Exercise details
What lines of the material below hold the string "with"? Copy them out.

Dataset extract
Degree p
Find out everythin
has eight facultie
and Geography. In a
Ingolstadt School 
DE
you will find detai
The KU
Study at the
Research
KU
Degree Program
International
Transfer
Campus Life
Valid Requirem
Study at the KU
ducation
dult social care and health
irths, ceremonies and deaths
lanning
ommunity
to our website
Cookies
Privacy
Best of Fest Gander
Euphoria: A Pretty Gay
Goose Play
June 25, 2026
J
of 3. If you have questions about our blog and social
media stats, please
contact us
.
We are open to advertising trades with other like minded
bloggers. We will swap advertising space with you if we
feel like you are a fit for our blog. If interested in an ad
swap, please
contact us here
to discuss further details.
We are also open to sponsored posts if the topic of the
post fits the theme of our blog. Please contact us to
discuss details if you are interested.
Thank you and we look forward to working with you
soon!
...
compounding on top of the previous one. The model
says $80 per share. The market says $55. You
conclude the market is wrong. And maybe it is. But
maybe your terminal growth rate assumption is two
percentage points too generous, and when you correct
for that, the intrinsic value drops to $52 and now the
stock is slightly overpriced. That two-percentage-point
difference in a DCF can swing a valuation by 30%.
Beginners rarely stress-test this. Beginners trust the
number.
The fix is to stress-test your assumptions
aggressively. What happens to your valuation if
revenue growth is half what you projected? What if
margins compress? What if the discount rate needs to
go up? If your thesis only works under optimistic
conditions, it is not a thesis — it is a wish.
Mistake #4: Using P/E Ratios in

Completed exercise
We are open to advertising trades with other like minded
bloggers. We will swap advertising space with you if we
Thank you and we look forward to working with you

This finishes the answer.